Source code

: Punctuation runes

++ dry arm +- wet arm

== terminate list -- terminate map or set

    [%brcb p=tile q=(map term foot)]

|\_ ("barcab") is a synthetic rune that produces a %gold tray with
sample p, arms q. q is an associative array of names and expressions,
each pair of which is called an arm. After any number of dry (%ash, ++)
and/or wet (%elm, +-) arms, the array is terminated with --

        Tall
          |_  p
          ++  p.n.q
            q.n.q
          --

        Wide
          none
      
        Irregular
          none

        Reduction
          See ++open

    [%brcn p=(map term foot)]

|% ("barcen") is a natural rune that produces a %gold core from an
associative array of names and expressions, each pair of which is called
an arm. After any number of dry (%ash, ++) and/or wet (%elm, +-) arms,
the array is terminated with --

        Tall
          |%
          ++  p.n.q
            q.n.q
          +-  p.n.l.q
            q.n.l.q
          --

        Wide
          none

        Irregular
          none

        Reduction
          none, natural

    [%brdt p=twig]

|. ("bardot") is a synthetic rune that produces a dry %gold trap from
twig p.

◇ ◇ ◇

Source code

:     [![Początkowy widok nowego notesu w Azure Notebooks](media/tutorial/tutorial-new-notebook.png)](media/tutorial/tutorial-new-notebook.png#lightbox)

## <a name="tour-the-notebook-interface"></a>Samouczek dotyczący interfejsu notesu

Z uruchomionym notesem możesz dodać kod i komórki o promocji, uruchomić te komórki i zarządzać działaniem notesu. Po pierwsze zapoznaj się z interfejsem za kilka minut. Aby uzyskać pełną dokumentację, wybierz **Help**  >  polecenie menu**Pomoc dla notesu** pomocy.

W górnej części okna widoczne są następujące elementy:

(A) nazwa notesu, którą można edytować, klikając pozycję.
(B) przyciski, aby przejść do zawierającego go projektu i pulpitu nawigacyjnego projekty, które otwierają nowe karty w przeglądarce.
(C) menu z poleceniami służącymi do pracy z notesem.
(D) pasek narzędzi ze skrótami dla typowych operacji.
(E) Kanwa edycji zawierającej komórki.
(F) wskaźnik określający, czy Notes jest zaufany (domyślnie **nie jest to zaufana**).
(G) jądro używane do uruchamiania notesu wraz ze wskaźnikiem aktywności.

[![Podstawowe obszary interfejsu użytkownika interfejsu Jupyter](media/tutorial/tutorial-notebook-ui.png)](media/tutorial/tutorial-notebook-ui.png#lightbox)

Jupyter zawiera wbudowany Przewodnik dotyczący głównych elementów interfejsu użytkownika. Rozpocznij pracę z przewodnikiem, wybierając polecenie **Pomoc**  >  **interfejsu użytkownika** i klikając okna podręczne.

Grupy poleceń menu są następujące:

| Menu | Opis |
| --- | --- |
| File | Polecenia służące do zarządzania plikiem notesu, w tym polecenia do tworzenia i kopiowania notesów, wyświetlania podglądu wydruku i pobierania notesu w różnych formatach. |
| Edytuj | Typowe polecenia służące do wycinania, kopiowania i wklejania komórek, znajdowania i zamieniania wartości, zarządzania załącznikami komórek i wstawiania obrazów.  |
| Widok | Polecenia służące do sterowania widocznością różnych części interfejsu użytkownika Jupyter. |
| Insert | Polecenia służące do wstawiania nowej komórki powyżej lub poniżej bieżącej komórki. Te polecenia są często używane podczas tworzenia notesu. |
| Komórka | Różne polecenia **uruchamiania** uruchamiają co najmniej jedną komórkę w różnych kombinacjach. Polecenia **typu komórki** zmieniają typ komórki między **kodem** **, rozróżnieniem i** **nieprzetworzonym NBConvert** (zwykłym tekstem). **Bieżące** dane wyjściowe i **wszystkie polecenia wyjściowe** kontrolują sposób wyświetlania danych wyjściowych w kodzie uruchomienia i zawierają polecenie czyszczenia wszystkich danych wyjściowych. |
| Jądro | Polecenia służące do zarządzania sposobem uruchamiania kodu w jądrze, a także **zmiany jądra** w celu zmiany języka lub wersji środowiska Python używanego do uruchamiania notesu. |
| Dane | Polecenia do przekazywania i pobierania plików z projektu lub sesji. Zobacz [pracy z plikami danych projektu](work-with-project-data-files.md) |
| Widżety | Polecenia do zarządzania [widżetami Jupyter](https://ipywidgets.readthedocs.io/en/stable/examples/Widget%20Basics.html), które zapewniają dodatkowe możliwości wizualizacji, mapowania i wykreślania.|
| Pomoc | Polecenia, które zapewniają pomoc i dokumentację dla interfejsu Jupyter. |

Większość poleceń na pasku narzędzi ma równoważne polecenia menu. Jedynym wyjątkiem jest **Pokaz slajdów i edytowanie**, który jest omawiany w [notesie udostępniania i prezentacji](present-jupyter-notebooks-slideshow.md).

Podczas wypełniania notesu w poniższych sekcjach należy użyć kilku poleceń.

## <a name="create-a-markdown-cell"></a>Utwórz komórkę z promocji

◇ ◇ ◇

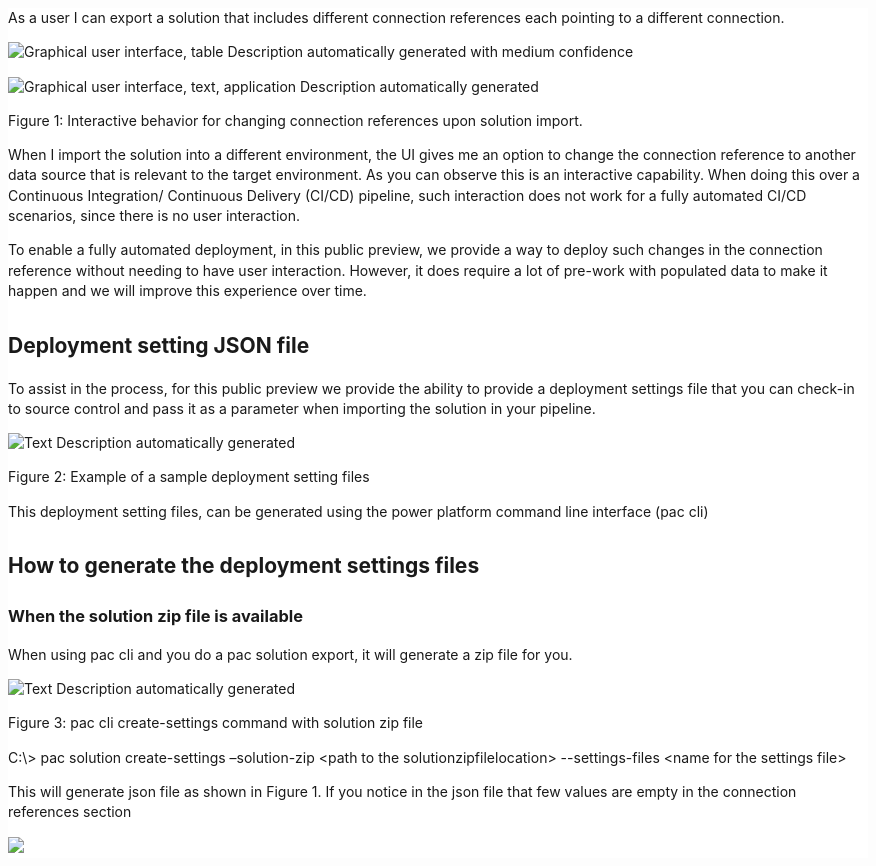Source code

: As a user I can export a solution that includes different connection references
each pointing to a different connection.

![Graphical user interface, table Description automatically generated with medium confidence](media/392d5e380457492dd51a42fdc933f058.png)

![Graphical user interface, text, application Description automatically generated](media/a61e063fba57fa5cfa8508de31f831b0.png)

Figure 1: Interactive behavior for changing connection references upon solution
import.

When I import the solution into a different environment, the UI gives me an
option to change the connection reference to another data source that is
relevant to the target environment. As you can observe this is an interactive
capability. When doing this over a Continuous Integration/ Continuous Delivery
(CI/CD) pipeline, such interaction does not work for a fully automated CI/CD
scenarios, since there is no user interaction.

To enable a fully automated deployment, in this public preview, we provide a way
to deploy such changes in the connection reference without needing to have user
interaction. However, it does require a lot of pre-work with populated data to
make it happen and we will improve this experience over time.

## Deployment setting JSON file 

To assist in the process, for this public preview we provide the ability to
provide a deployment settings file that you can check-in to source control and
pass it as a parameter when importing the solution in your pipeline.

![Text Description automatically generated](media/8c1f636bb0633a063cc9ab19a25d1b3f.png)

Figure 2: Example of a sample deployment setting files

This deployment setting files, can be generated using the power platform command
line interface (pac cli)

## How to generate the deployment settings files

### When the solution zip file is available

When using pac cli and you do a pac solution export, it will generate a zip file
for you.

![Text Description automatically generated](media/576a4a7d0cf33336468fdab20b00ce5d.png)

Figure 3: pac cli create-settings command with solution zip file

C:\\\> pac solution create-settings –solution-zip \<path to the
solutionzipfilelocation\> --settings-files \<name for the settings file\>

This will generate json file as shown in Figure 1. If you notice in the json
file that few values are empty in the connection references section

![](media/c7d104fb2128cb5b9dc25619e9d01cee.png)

◇ ◇ ◇

# WORK REQUEST
Review the material and copy each line in which the word "export" appears.

# WRITTEN RESPONSE
: As a user I can export a solution that includes different connection references
When using pac cli and you do a pac solution export, it will generate a zip file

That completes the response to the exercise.